Pillman’s shoulder is all taped up, due (kayfabe-wise) to a Horsemen attack covered in the pre-match video. Pillman starts with Windham and gets a flying clothesline with the good arm, and uses the roof of the cage for leverage as he takes Windham down with a rana. He chops away in the corner, and headfakes Windham into taking a missile dropkick. He misses a splash, however, but comes back with a low blow. All’s fair in love and Wargames. Barry hits the cage and starts the blood flowing early, so Brian gives him some extra treatment on the cage. Jawbreaker and he bites the cut and hammers it in the corner. Hiptoss and he goes ground and pound, and back into the cage goes Windham. Pillman goes up with a flying clothesline and another jawbreaker, and he tosses Windham into the second ring and into the cage again. Windham is just selling like nuts for Pillman here. Spinkick puts Windham down and Pillman goes to work on the leg, but Windham comes back and slugs it out with him. Windham tries a piledriver, but Pillman reverses and comes off the top with another shot. The first period expires and the heels win the coin toss (duh), so Flair is in next.

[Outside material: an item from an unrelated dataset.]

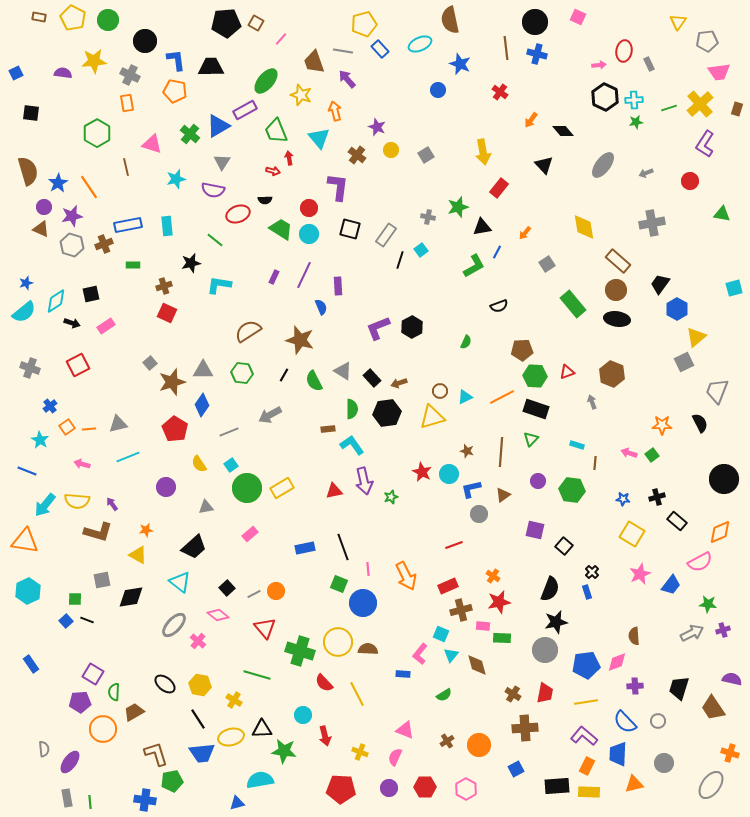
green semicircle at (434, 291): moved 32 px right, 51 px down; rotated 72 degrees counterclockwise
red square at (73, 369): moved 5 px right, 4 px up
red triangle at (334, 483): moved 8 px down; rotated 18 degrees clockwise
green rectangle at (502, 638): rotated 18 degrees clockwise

They exchange chops, which Pillman WINS, but the Horsemen double-team him and send him into the cage shoulder-first. Windham spikes him into the cage and Flair holds the arm while Windham pounds it, and they dump him into the other cage. They work over the shoulder until Sting makes the save. He goes nuts on both of the heels, and gets a double-clothesline that sends the crowd into the atmosphere. Sting pairs off with Flair with a bulldog while Pillman keeps at Windham, but Brian gets crotched and the two-on-one commences on Sting. Pillman comes back to save while Sting no-sells Flair’s chops, but Larry Z is next in. Pillman puts Windham in a figure-four, and Sting dives from one to the other with a clothesline on Zbyszko. Flair & Larry go after Sting, and Flair breaks up Pillman’s figure-four. The Horsemen take over and pound on Sting, but Rick Steiner is in next to save. He clotheslines everyone and pounds Flair in the corner, into a belly-to-belly. Flair meets the cage and starts bleeding. Meanwhile, Pillman pounds Larry in the other ring until getting hung in the Tree of Woe and stomped. Sid Vicious is next in, and he goes right for Pillman’s injured shoulder. He then helps Flair out by holding Rick in place for a low blow, and clotheslines Sting. Pillman keeps pounding Flair into the cage, as does Rick. Poor guy. Larry sends Rick into the cage, but he no-sells it. The heels take over on Pillman & Steiner, but Scott Steiner is the last man in and clotheslines both Flair & Windham. Butterfly bomb on Larry, and he nails Sid with a flying clothesline (blatantly called on camera by Sid and Rick) as Sting puts Flair in the Scorpion deathlock.
Sid works on Pillman’s shoulder, ramming it into the corner and ripping the bandages off it. Pillman fights back, however, and goes low, and soon it’s four figure-fours on the Horsemen as the crowd goes insane. They all escape, but Sting presses Flair into the cage roof in a cool visual stolen from Steve Williams. Pillman chokes out Zbyszko while Sid stomps Rick Steiner and the Horsemen double-team him. The Horsemen go after Pillman, but he keeps fighting Flair with chops. Scott DDTs Windham, but Sid lays him out. And then the spot that makes this a famous match – Sid faceplants Pillman, and then powerbombs him, catching his feet on the roof on the way up and dropping him right on his neck, nearly killing him. Then, he does it AGAIN, legitimately injuring him and drawing El Gigante out for improvised finish whereby he surrenders the match on his behalf to give it to the Horsemen at 22:05. Most assumed Pillman’s career to be over at that point. Typically great and bloody Wargames, although not quite as great as I gave it credit for first time around. Still one of the best WCW matches of the 90s, though. ****1/2
Hell of a show for a lazy weekend! That Spivey match in particular remains a pleasantly awesome surprise every time I see it, and there’s nothing I’d call really bad here. Definitely worth checking it out.